- Task to complete
If a line in the records below contains the word "sobre", copy it.

[Saved data entries]

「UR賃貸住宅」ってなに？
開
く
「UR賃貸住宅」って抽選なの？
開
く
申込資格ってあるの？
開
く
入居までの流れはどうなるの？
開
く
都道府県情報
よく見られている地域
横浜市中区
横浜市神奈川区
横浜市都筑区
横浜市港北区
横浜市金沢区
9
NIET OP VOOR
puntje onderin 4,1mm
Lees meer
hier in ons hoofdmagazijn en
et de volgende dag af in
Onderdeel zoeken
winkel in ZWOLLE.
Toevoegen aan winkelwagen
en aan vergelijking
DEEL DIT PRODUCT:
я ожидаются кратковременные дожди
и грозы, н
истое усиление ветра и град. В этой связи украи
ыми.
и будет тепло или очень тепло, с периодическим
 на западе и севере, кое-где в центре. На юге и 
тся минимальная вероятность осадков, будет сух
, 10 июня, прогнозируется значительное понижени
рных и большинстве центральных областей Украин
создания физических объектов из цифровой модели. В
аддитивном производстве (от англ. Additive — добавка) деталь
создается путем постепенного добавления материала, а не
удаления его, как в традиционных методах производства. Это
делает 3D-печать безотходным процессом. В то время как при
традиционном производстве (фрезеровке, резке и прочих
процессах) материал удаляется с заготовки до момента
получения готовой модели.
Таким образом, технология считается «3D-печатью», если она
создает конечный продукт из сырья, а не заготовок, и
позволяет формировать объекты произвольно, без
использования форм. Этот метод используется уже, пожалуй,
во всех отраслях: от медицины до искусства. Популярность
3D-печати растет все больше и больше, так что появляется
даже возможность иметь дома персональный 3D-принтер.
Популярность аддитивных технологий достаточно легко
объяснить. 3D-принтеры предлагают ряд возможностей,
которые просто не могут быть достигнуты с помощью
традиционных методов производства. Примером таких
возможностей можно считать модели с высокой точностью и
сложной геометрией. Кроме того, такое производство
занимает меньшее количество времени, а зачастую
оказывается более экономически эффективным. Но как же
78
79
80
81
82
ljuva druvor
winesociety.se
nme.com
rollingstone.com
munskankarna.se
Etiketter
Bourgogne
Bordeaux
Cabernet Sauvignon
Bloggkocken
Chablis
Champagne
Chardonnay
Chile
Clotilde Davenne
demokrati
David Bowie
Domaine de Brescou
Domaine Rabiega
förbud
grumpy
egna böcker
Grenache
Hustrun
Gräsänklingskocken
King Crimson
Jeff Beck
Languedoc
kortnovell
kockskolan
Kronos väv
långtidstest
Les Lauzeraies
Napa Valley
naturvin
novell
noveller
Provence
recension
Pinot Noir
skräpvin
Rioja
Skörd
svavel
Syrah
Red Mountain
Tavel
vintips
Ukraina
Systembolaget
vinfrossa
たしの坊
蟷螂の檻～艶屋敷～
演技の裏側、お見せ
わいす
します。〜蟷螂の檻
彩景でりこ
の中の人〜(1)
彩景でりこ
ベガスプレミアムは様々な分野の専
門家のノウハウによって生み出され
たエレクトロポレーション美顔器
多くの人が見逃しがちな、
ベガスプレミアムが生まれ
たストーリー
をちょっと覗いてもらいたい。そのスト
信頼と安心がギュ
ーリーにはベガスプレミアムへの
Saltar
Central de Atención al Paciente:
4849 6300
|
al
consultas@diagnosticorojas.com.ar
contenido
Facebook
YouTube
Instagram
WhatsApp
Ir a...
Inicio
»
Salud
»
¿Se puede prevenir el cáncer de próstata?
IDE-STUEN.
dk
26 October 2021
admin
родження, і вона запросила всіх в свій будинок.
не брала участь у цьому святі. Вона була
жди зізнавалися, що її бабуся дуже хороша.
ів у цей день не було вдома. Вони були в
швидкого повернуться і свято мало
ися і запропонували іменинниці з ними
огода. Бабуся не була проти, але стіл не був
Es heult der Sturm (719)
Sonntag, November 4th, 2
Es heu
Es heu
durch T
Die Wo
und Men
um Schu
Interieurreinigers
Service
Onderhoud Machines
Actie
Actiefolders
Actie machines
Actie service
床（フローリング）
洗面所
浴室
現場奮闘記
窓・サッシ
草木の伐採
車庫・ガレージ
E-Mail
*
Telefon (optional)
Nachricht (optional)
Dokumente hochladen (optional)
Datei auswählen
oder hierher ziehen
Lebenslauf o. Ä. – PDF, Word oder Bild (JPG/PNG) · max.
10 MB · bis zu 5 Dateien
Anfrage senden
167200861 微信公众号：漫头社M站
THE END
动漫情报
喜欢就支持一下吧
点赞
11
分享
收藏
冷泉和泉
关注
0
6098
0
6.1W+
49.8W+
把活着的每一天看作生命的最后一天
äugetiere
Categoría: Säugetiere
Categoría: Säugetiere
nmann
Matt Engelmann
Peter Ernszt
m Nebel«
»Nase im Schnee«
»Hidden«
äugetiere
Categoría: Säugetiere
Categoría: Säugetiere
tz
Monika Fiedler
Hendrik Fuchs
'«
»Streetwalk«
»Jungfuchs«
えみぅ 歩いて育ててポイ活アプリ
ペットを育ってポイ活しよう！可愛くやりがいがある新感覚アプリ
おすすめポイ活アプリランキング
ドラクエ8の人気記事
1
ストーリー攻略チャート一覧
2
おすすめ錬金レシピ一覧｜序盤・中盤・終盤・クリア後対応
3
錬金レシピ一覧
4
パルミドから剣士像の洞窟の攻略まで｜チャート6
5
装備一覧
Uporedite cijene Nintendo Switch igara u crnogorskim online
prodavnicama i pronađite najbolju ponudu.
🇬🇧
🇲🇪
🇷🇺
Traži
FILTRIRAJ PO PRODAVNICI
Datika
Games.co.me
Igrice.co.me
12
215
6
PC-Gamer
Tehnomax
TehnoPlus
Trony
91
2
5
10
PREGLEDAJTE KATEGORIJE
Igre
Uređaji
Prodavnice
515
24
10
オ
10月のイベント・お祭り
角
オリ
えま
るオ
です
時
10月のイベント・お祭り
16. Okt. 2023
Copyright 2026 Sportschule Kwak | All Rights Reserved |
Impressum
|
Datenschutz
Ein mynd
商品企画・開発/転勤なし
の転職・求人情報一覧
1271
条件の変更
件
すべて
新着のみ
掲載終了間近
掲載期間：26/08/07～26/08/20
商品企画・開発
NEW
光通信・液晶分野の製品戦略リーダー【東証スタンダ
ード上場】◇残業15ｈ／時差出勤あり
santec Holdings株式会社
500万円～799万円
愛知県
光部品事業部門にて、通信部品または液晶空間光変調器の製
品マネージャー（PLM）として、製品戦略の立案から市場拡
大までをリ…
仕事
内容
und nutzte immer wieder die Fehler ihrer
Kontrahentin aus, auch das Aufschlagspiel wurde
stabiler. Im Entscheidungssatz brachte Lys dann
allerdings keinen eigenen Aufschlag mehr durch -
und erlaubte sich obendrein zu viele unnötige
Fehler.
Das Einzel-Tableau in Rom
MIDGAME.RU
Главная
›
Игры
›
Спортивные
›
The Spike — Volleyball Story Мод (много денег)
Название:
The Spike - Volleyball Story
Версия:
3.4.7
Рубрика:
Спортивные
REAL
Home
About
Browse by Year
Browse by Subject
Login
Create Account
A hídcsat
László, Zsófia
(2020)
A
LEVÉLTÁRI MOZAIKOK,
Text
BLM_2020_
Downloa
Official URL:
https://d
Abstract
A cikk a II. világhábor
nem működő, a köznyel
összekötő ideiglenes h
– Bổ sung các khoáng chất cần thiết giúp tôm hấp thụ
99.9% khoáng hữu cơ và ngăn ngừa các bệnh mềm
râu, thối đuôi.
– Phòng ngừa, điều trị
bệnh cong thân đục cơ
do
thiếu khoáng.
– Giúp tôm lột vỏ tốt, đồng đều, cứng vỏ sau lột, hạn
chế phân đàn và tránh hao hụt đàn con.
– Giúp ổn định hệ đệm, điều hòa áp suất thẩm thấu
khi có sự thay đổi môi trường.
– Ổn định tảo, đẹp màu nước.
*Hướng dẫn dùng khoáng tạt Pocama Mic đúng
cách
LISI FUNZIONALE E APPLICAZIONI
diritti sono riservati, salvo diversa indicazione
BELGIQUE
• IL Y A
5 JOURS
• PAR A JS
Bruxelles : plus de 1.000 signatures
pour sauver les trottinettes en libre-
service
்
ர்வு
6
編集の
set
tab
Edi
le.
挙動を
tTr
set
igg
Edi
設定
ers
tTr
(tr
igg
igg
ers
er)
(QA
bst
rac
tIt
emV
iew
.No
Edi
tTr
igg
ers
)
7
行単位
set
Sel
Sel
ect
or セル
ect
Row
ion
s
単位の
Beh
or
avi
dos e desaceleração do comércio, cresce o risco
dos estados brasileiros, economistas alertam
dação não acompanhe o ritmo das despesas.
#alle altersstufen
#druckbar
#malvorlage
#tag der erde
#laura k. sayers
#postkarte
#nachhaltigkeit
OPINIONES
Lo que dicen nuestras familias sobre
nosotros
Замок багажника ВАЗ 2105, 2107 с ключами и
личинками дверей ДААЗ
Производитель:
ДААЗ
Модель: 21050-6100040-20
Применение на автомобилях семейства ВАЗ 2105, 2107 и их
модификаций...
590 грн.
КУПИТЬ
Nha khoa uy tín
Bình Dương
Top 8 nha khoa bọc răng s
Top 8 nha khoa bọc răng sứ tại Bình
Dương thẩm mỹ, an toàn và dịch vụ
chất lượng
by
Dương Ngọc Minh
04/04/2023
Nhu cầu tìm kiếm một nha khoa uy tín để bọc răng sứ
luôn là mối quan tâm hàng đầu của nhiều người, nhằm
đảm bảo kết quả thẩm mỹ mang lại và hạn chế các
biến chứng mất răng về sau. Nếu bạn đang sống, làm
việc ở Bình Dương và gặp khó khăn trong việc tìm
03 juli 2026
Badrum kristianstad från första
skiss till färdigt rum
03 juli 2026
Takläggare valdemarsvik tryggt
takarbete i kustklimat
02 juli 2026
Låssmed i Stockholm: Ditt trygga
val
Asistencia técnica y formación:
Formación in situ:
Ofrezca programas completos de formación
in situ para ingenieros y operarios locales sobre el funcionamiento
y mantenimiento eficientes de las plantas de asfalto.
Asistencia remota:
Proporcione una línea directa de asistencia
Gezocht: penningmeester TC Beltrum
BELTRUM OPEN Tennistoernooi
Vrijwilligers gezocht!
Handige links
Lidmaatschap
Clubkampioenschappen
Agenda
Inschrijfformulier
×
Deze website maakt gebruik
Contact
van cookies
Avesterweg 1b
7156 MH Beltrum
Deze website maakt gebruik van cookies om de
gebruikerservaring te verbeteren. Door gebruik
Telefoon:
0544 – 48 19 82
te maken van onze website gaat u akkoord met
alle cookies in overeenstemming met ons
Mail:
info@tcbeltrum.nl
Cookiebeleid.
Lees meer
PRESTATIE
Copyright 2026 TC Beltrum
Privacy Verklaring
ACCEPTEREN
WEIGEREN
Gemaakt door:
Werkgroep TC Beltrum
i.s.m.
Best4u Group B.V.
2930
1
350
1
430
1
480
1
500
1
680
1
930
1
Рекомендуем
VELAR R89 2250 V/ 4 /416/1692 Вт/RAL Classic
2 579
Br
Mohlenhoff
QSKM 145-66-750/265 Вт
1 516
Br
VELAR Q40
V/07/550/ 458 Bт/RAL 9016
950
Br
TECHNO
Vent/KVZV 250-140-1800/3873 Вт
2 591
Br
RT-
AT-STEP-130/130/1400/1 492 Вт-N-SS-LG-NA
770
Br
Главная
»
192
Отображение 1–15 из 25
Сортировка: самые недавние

- Answer space
Lo que dicen nuestras familias sobre
in situ para ingenieros y operarios locales sobre el funcionamiento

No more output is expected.